Interest rate on mortgage is 3% fixed; we can do better on our investments over the long run. P&I only $700/month, so very manageable.



This is me also, my payment including escrow is about $715, with P&I accounting for a bit under $500. That is a bit less than 10% of my monthly after tax take home pension. Being fortunate to have a nice pension, I largely just walked into retirement living financially just like I did in my working years. I have mortgage debt (20 years left) and credit card debt (0%, 2% advance fee) just like I always have had.
It would be nice to be totally debt free, but it is not a priority. I do not live off my investments, but don't want to "steal" from those accounts to pay off my debts. It will happen eventually though, I just need more time...Like 10 years maybe, ha.
 
I don't know but I am guessing less as the children are getting older and there are less things to pay for on their behalf. Although if I included the cost of university expenses it might be higher but those are coming out of their education savings plan. Much less on gas for the car as it no longer commutes 65 miles a day. As long as I have more money at the end of the year than at the beginning I'm not really feeling the need to get serious about tracking things.
 
We don't closely track specific expenses, but do track cash flow and that appears to be down significantly in retirement. More specifically, I would say:

Health Care: Unchanged (same insurance as when employed)

Housing: Up. Refinanced house from 4&3/4% 30 year to 2&7/8% 15 year mortgage, increasing monthly payment about 15% (but greatly reducing total interest charges)

Transport: Down. Reduced from two cars to one; less mileage without commuting.

Travel: Unchanged (We've always traveled extensively. Now taking longer trips, but total expense about the same).

Food: Unchanged or down

Restaurants: Down (fewer meals out, no work lunches)

Entertainment: Down (better able to schedule at lower cost)

Clothes: Down (less work clothes)
 
Spending more in retirement, but by choice rather than need.

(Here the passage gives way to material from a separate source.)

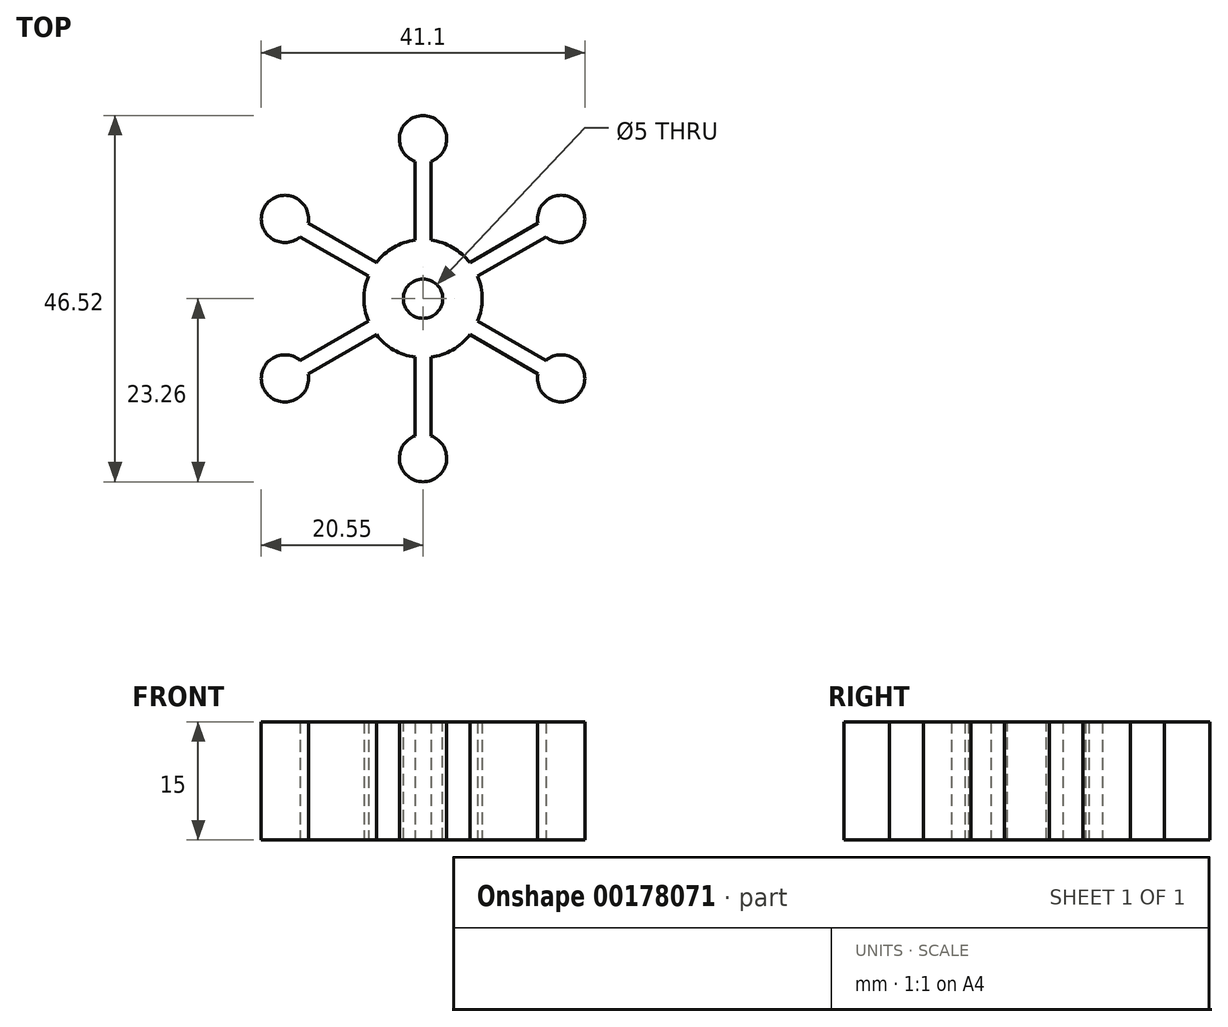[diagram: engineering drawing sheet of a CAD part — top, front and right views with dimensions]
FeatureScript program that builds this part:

Spending more on travel, boating, and unnecessary but nice to have 'projects' such as extended porches, air conditioned garage, etc..:dance:
 
Only been retired for 3.5 years so not a lot of data. Overall expenses is ~7% less then plan. I do not feel that we are sacrificing anything. Our standard of living is the same as when I was wo*king. I made some cuts in expenses after retirement: fired financial advisor, got rid of DirecTV, no land-line phone and more "bargain" shopping for best deals. Automotive expenses went down too (~50%) with less driving and doing my own maintenance. Have not had any unexpected or emergency expenses yet. The only big ticket item I have allocated funds for a new car every 7 years. I know we will have to slowly replace our 14 year old appliances over the next few years and our AC units are probably on their last leg, but I think I'll be able to absorb those costs and still stay on plan. My (as well as others on this forum) biggest concern is healthcare costs. The healthcare system is so broken in this country. I'm afraid it will get much worse before it gets better. We are 12/15 years away from Medicare. All I can do is plan for the worst and hope for the best...
 
Some payoff the mortgage for peace of mind. It can be an emotional decision.

For us, the tax situation makes this expense worthwhile.



"The tax situation" tells me you are hard at work earning lots of money [while also paying lots of taxes] so you can pay the mortgage plus interest. That is what most people do on their house, cars, etc.

My simplistic approach was different. I worked hard to pay off my mortgage as soon as possible and lived frugally to save my nest egg. Because my outgo became much less... my income needed to service it could be much less [which means my taxes were much less.] This enabled me to retire early. Now that I have plenty of money in the bank and no debt... I can manipulate my annual income to be less than the IRS threshold for taxation.